Christchurch Cathedral

Christchurch Cathedral

Christchurch Cathedral

AT last, some good news for the fairest part of Dublin's fair city.

As a resident of Christchurch, I am heartened by the ambitious plan to re-energise Dublin 8, the main location for Dublin City Council's Dubline walking trail.

This will run from College Green via Christchurch, on to the Liberties and St James's Gate, ending in Kilmainham. The goal is to attract tourists and energise communities.

The trail is the latest part of a recent transformation D8. This traditional working-class area has seen an influx of apartment renters and owners. They sit beside communities that have survived years of neglect.

Parts of the area have been poorly treated. The collapse of public-private partnerships has meant an increase in derelict buildings.

The effect is of an unplanned bohemian quarter. But it's one worth visiting, whether you're just here for St Patrick's Day or not.

If you don't know D8, get on your feet. I love strolling to Christchurch Cathedral. In summer, I meet friends for lunch at one of the stalls in its grounds, where the smell of exotic meats makes a nice contrast to the car exhaust fumes farting out from nearby Dame Street.

Walk across to Thomas Street and you'll find wonderful coffee houses. A friend of mine who bought a house in the area tells me she has never had community support like it. For many other people, apartment and house living is a lonely, isolating experience in a big city.

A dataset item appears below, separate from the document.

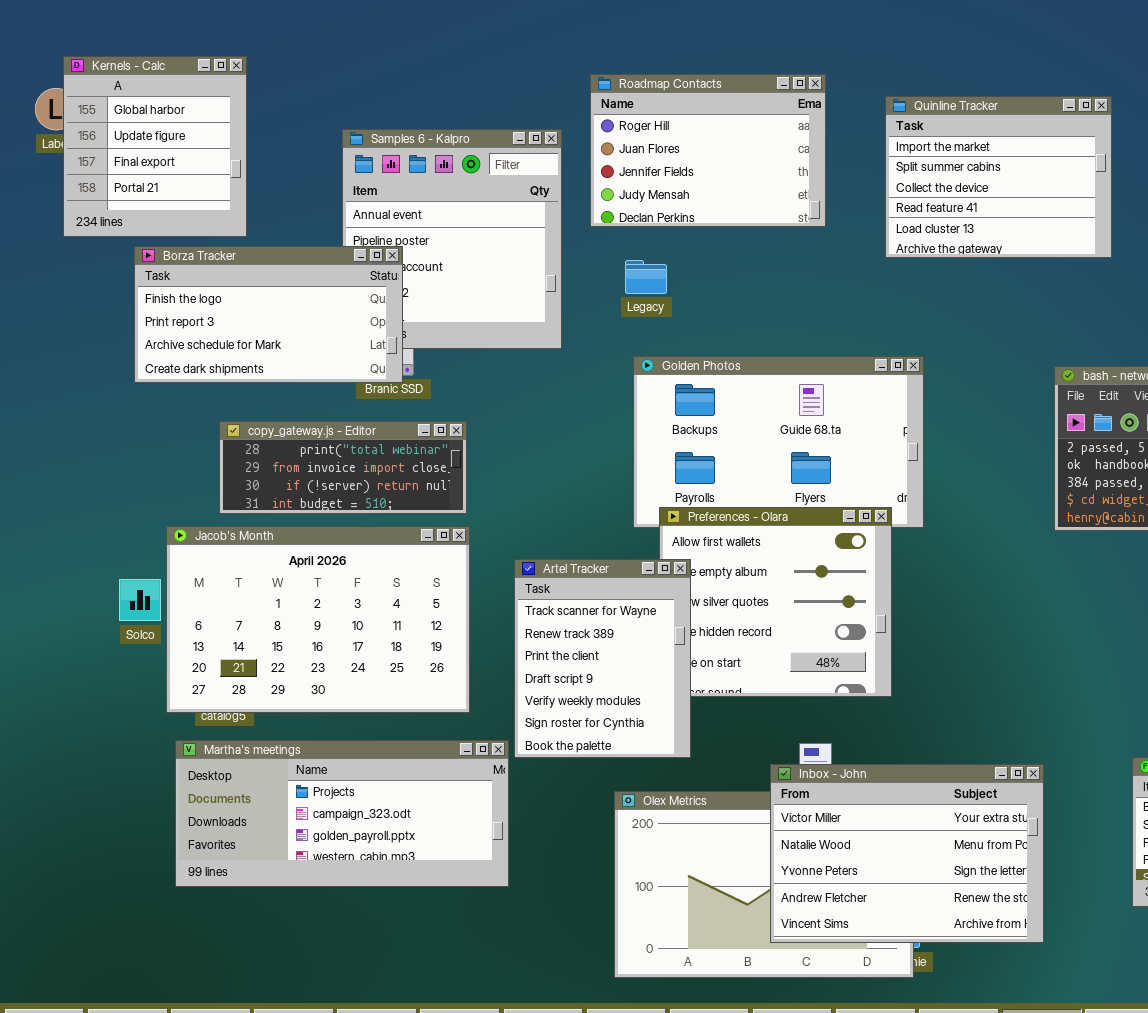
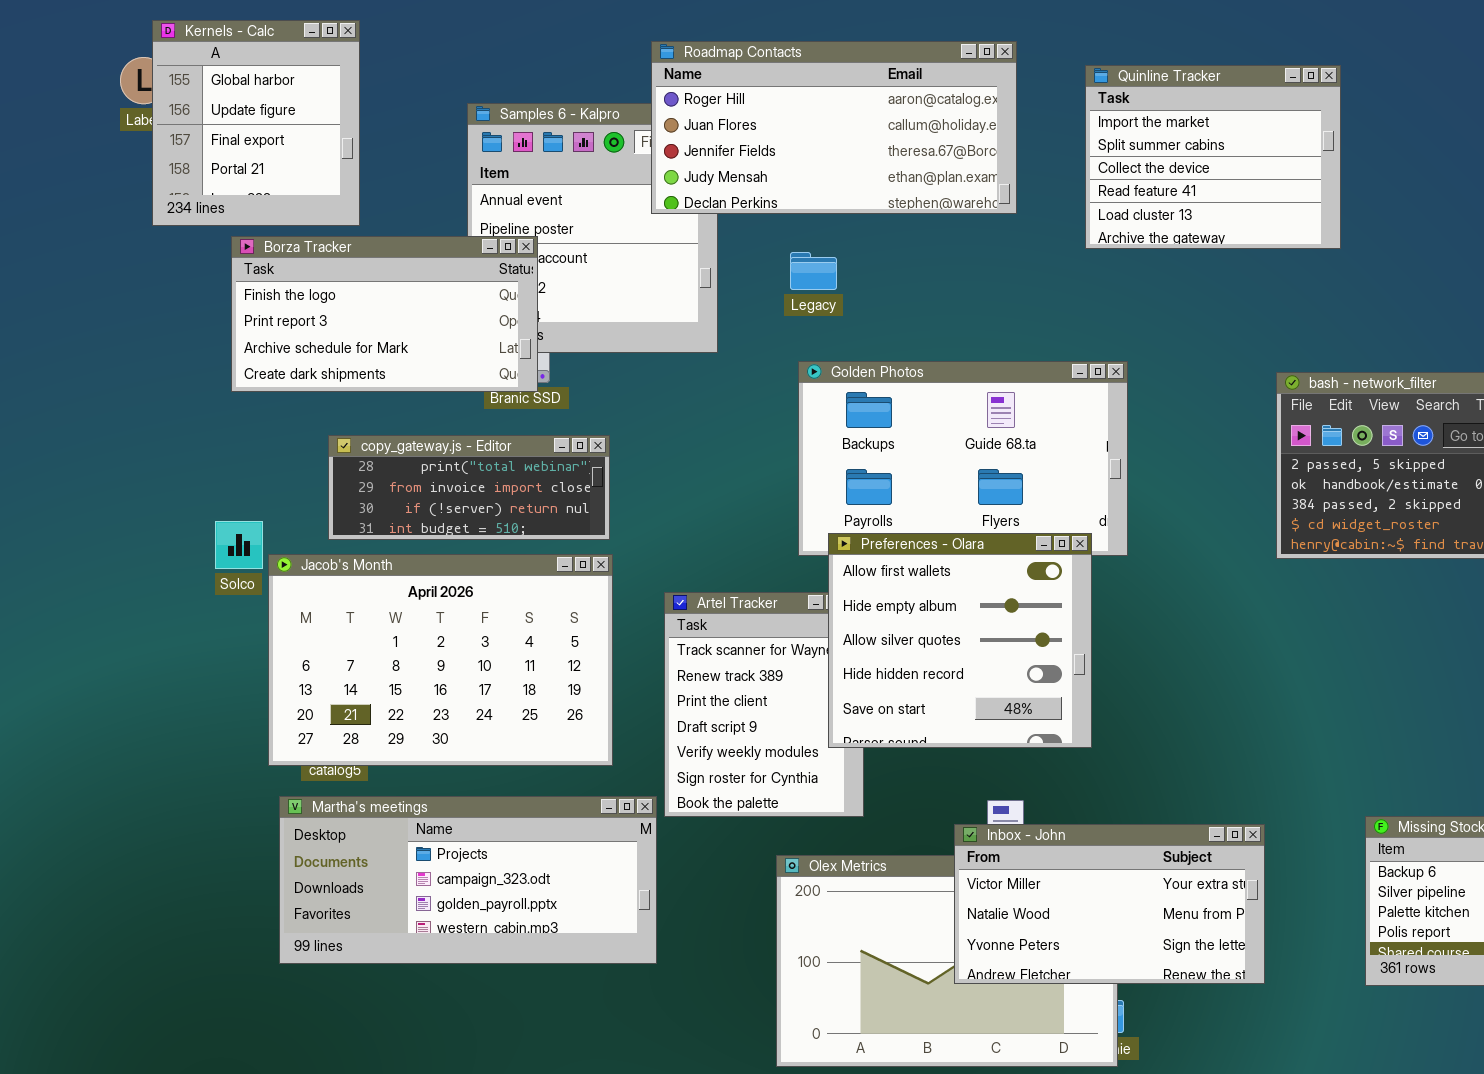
Roadmap Contacts: [590,74,826,227] -> [651,41,1017,214], resized
Preferences - Olara: [659,507,892,697] -> [828,533,1092,748], raised
Solco: [119,579,161,621] -> [215,521,263,569], moved
Inbox - John: [770,764,1044,943] -> [954,824,1265,984], resized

From Thomas Street upwards you can have that coffee without having to remortgage the house. The weekend markets and daytime stalls are paradise when compared to suburban supermarket hell.

It's not perfect, but D8 has been lucky in one respect. One of the dangers, though, for inner-city communities is that big plans are often bids at gentrification.

Go back to the 1960s and the creation of urban ghettos such as Ballymun. Think of the Celtic Tiger and the Yuppification of parts of Irishtown and Ringsend. Cheque book cleansing has left communities split and at the mercy of planners.

Thankfully, Dubline appears to be rooted in preserving the local infrastructure and community.


Councillor Mannix Flynn, who grew up in the inner city, was in San Jose, USA when I spoke to him this week. He is part of a delegation trying to attract business into the Digital Hub in D8 and believes Dubline can only be a good thing.

He told me: "This will lift and create employment for communities through Thomas Street to the Coombe and onwards. They have been neglected. The important thing is to create a safe and vibrant community for everyone. It will be here after the tourists are gone."

He's right. Previously, most tourists were stuffed in a bus and deposited in the Storehouse.

This plan will get them to walk to the attraction. The Guinness site drew more than one million visitors last year. While it's not my favourite place in D8 – give me the haunting solace of St Patrick's Cathedral – it's an important draw.

The new children's hospital has to be taken into account as well. That will bring a whole new community to live in the area. And the refurbishment of Kilmainham Jail is of huge significance, especially with the Easter Rising centenary coming up.

When I walk through Dublin 8, I can see that the Council is at last joining the dots that link up all of these historic areas.

As Mannix Flynn said of Dubline: "This whole project is about investment in people and their environment." Walk on.